- _Work required_:
Down to the last line, retype the records below exactly and skip the pictures.

- _Camera settings data_:
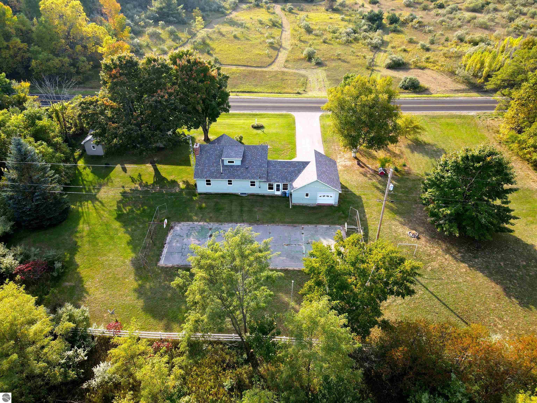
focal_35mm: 24
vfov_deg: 56.8
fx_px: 372
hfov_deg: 71.6
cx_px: 268
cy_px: 202
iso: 100
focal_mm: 4.5
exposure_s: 1/120
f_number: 2.8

- _Task answer_:
focal_35mm: 24
vfov_deg: 56.8
fx_px: 372
hfov_deg: 71.6
cx_px: 268
cy_px: 202
iso: 100
focal_mm: 4.5
exposure_s: 1/120
f_number: 2.8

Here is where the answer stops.